== Segment start ==

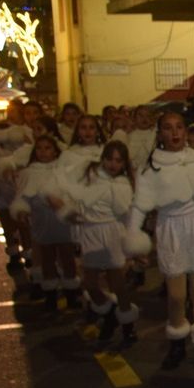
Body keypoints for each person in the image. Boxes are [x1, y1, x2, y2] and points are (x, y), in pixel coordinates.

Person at [126, 110, 194, 368]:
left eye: (179, 127)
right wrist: (133, 233)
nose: (175, 132)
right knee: (176, 295)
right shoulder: (151, 167)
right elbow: (140, 204)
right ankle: (177, 340)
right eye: (168, 128)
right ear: (160, 134)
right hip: (171, 228)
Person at [62, 140, 140, 343]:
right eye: (110, 159)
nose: (113, 164)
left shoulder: (123, 184)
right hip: (91, 232)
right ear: (103, 158)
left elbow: (127, 213)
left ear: (124, 163)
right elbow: (70, 189)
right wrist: (71, 213)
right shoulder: (90, 173)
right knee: (89, 283)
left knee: (118, 284)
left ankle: (127, 325)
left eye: (118, 161)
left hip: (113, 233)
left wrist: (133, 245)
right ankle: (109, 312)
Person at [11, 133, 81, 311]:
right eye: (39, 148)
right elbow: (21, 197)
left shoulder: (63, 171)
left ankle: (71, 294)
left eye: (48, 148)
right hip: (42, 221)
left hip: (63, 221)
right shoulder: (29, 173)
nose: (43, 152)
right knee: (47, 258)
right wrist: (21, 211)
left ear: (55, 151)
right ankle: (50, 294)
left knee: (67, 256)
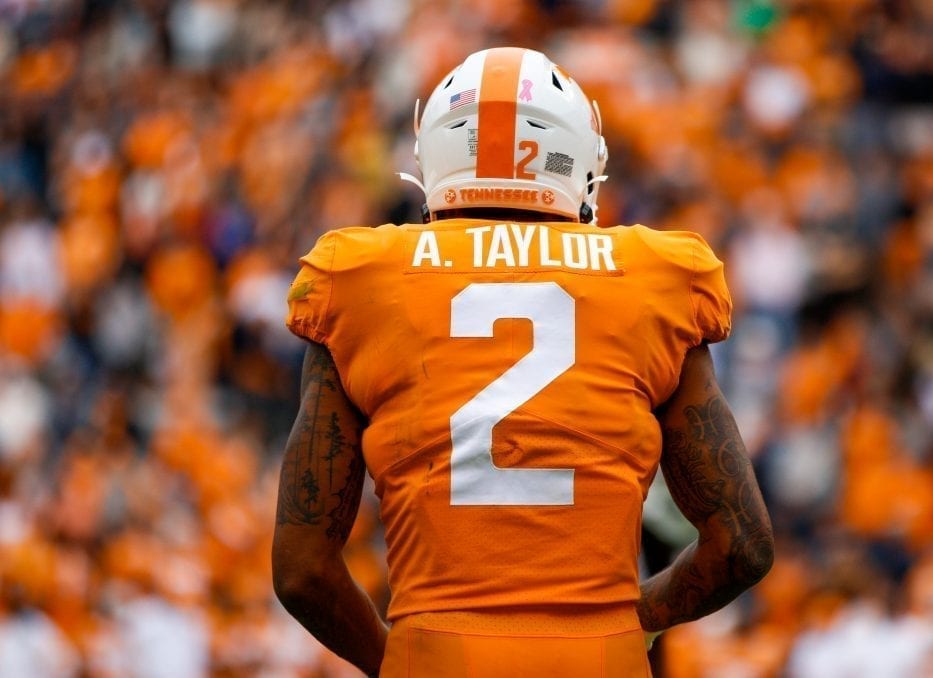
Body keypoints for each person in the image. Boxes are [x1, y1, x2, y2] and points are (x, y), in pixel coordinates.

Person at [271, 46, 773, 677]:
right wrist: (629, 622)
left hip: (435, 653)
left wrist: (400, 661)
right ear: (577, 160)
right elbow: (743, 546)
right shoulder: (654, 276)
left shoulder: (360, 277)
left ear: (436, 157)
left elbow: (302, 571)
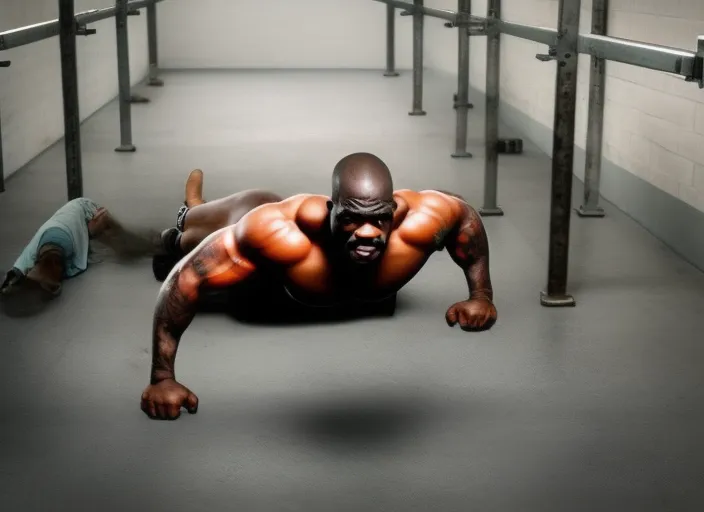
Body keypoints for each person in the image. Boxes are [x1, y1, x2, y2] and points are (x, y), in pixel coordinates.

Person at [141, 153, 497, 420]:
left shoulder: (424, 218)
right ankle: (187, 216)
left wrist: (480, 295)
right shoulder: (279, 231)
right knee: (216, 227)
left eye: (378, 219)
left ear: (394, 210)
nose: (368, 233)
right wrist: (161, 378)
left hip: (324, 291)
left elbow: (464, 217)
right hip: (266, 281)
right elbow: (187, 277)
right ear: (331, 210)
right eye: (351, 218)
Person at [1, 197, 161, 317]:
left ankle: (159, 242)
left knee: (122, 243)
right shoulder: (29, 260)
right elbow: (17, 272)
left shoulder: (44, 252)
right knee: (121, 243)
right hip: (74, 221)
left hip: (85, 209)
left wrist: (91, 231)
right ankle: (156, 242)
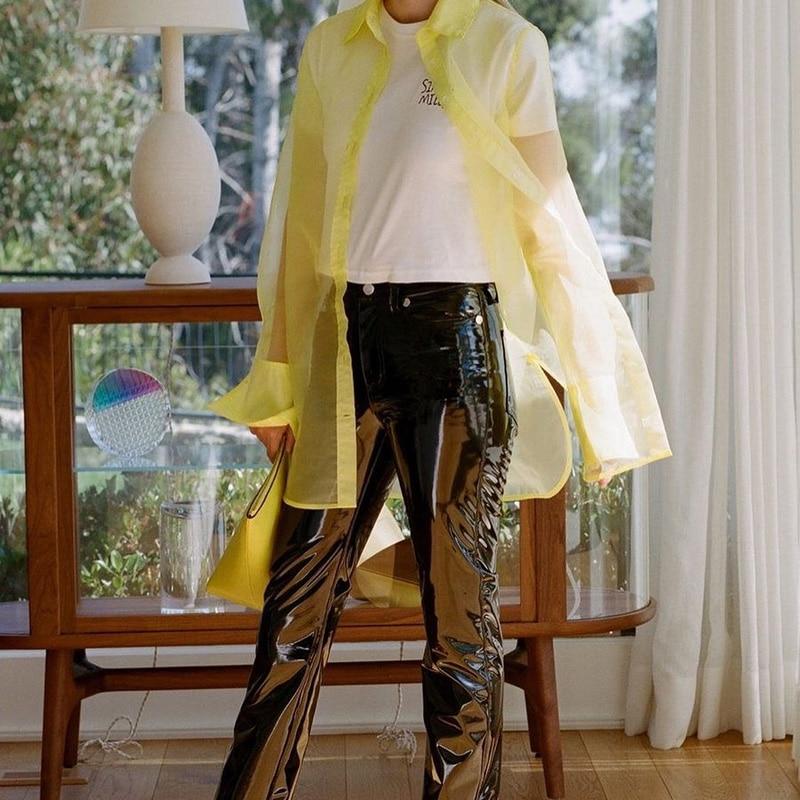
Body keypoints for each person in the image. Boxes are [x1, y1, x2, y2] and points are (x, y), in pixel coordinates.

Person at [208, 0, 672, 797]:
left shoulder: (506, 45)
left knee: (458, 622)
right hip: (345, 346)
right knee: (292, 611)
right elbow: (298, 230)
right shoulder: (330, 48)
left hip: (456, 347)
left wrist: (597, 394)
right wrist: (278, 382)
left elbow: (551, 221)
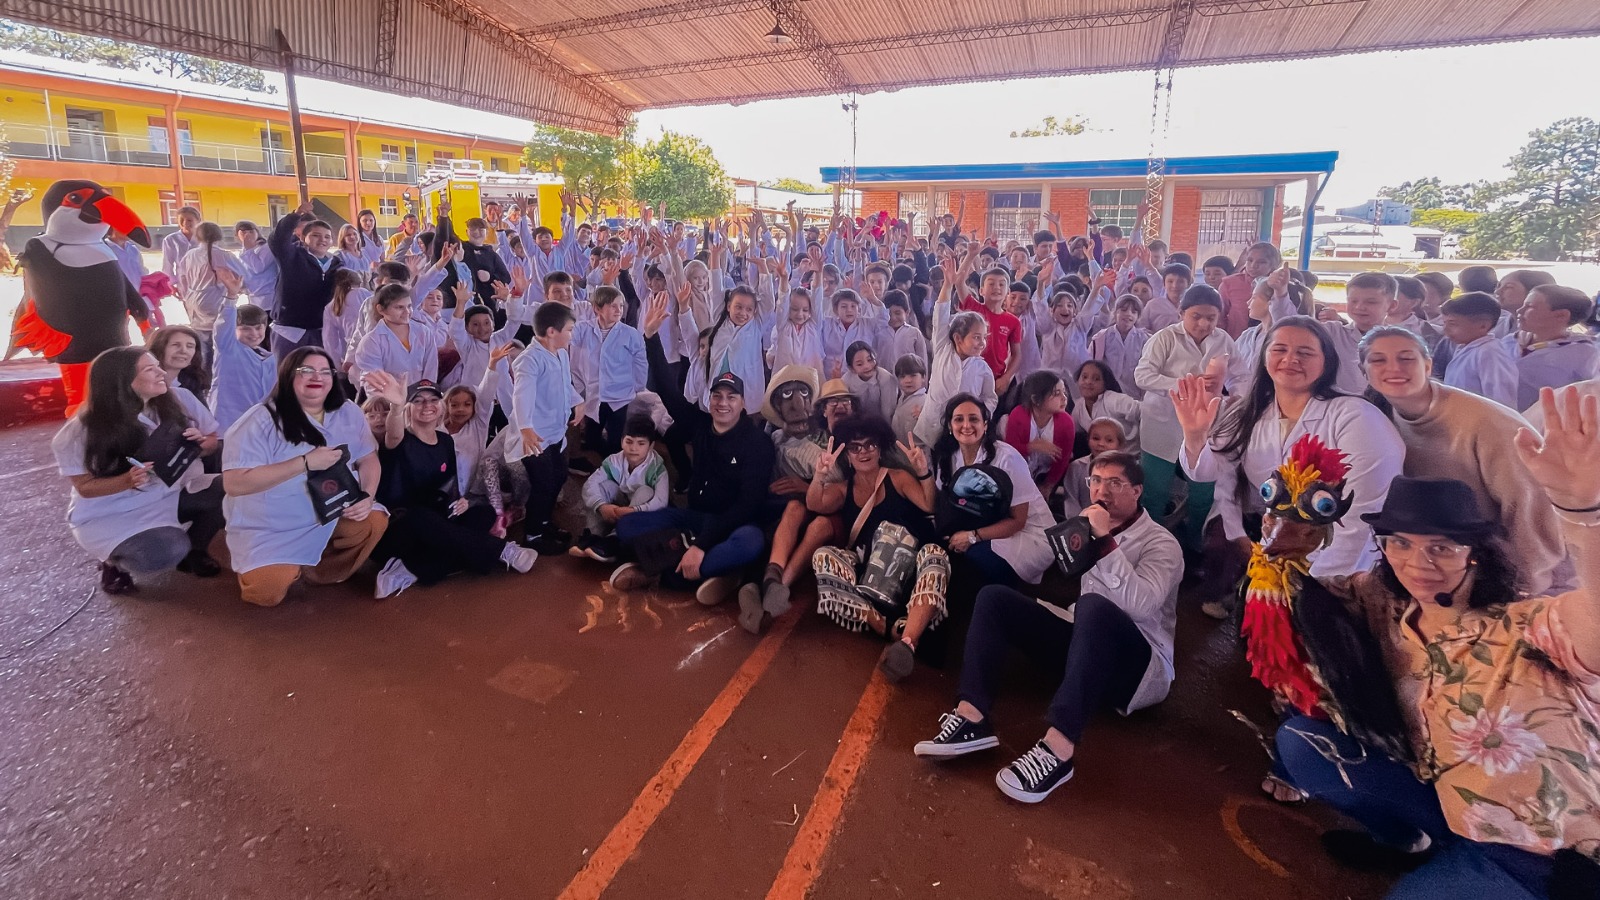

== Segment end ==

GOAL OF THE EXERCISE ▸
What to print is the stretch of entries from the line with "left hip: (63, 221)" up to and including the line with "right hip: (266, 281)". Please print it exactly and leave out the pictures.

RESULT ▸
left hip: (63, 221)
right shoulder: (29, 173)
nose: (43, 152)
right knee: (47, 258)
right wrist: (21, 211)
left ear: (55, 151)
right ankle: (50, 294)
left knee: (67, 256)
Body keypoints for each person in the image. Boxes are [x1, y1, x2, y2] and points are (x, y), in pixel coordinates.

Person at [271, 46, 773, 677]:
right wrist: (629, 622)
left hip: (435, 653)
left wrist: (400, 661)
right ear: (577, 160)
right elbow: (743, 546)
right shoulder: (654, 276)
left shoulder: (360, 277)
left ear: (436, 157)
left elbow: (302, 571)
Body keypoints for each person in the image. Boxes are [x1, y1, x2, y2] and points are (x, y), in pixel coordinates.

Person at [141, 153, 497, 420]:
left shoulder: (424, 218)
right ankle: (187, 216)
left wrist: (480, 295)
right shoulder: (279, 231)
right knee: (216, 227)
left eye: (378, 219)
left ear: (394, 210)
nose: (368, 233)
right wrist: (161, 378)
left hip: (324, 291)
left elbow: (464, 217)
right hip: (266, 281)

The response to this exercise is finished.